Job: Health-care engineer
The role: Help health-care facilities, systems and networks solve complex medical and business challenges, using data and algorithms. Tasks can range from patient intake flow, to optimizing health-care administration and helping clinicians with decisions concerning individual patients.
“We use the data and the algorithms we’ve built so that we can make decisions that make the system more efficient, financially sustainable and enhance patient care,” explains Ali Vahit Esensoy, group manager of strategic analytics for Cancer Care Ontario, a provincial health-care agency.
Health-care engineers can be found in a range of public and private institutions within the health-care system, he says, such as hospitals, clinical research institutions, government agencies, health-care technology companies and management consulting firms.
Depending on the employer, Mr. Esensoy says, the role typically mixes deskwork and field studies, as well as research and implementation. “It’s a very data-driven profession, so a good chunk of your time could be spent hunting for that data, sometimes literally collecting it yourself,” he says. “Part of the time is also spent building algorithms behind a computer and running computer experiments to find solutions to the problems you’re working on.”
Salary: The salary of a health-care engineer ranges based on their location, education, whether they are employed in the private or public sector and the size of their employer. “You’re looking at about $80,000 out of school with a master’s degree, depending on a lot of factors,” Mr. Esensoy says. “I think it’s safe to say that you could earn between $110,000 to $130,000 [per year] once you’re a few years in, depending on whether you go public or private.”
Mr. Esensoy adds that later in their careers, health-care engineers typically move into management or specialize in a single field. “Because you’re so close to business operations and you understand how the business works, a lot of people move into management, and then it’s a typical management salary. Some even become CEOs,” he says.
Education: While some health-care engineers can enter the work force with only a bachelor’s-level engineering degree to get hands-on experience, they are typically required to earn at least a master’s degree to advance beyond an entry-level position.
“I would say the absolute minimum is a bachelor’s degree in either industrial engineering, applied mathematics or applied statistics, followed by a graduate degree in health-care engineering or an applied operations research program with a strong health-care practice,” Mr. Esensoy says.
Job prospects: Job opportunities for health-care engineers are growing in Canada as the health-care industry seeks to utilize data and algorithms to improve its care and cost structure.
“I don’t know any unemployed graduates: You will be snapped up,” Mr. Esensoy says. “If you finish with a graduate degree, you usually finish with a job lined up.”

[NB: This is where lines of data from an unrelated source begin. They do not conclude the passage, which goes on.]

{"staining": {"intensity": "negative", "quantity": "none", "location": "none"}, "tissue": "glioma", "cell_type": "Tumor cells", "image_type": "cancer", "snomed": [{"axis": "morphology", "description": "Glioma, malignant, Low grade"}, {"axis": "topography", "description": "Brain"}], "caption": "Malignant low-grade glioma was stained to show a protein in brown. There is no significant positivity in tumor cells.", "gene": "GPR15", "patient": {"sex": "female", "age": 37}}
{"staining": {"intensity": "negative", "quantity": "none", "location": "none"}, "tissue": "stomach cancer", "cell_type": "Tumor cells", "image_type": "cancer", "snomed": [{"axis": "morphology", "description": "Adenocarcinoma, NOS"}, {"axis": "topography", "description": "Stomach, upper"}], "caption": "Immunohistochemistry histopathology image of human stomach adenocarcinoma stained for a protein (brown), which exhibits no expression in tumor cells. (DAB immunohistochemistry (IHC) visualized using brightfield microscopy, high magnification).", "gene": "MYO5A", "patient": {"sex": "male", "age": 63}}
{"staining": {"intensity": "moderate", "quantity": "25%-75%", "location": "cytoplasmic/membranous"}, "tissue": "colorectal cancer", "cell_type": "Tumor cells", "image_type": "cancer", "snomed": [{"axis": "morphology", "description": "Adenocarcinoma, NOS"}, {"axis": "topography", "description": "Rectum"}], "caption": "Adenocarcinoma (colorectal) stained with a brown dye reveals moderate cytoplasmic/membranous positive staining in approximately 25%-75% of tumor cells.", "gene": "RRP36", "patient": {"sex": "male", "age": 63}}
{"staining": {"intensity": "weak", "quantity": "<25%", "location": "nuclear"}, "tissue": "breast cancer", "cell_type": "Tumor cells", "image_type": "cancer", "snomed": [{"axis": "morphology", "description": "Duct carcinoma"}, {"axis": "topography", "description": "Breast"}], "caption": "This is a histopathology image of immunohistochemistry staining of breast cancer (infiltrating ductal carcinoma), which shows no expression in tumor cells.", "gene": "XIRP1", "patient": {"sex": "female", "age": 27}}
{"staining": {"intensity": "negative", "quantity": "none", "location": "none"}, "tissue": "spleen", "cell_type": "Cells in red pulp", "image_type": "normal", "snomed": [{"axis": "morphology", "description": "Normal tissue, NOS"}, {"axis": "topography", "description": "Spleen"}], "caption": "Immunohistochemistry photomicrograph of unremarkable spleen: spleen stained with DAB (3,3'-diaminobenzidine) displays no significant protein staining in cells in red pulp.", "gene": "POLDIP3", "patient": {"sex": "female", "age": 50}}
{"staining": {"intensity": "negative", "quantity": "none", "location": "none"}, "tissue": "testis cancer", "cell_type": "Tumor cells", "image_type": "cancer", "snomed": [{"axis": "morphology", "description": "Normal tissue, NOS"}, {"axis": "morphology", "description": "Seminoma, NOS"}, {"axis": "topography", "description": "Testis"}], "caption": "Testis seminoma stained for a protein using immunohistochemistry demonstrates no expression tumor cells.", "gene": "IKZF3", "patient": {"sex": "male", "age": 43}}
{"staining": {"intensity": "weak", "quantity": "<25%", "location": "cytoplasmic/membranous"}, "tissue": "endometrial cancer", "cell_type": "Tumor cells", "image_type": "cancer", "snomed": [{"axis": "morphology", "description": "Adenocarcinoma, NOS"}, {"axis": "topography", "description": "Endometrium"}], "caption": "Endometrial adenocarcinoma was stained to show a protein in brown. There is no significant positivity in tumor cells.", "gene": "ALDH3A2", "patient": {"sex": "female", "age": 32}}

Challenges: Although the field attracts those who enjoy working with data and algorithms, Mr. Esensoy says many are challenged by the often-chaotic nature of health-care facilities, and the field’s reliance on interpersonal skills.
“Health care is a very high-touch, very human profession, with lots of different professionals working together,” he says. “It’s sometimes hard for technical people like us, we’re attracted to well-functioning systems, and there’s a lot of people and complexity here.”
Why they do it: Health-care engineers enjoy using data to solve a diverse range of problems that have real-world effects on the well-being of patients.
“One day I could be figuring out how many oncologists we’ll need in 10 years, the next day I could be looking at the best way to care for people with dementia in the community,” Mr. Esensoy says.
Misconceptions: Mr. Esensoy says that many people assume the role is very hands-on, when it is in fact more analytical. He explains that unlike most engineering disciplines, health-care engineers don’t actually build things.
“The common misconception is, ‘Oh, you build stuff, come fix my light switch,'" he says. "We don’t do that. I can give you a really good process for fixing that light switch, but I don’t actually fix things. We engineer systems, not things.”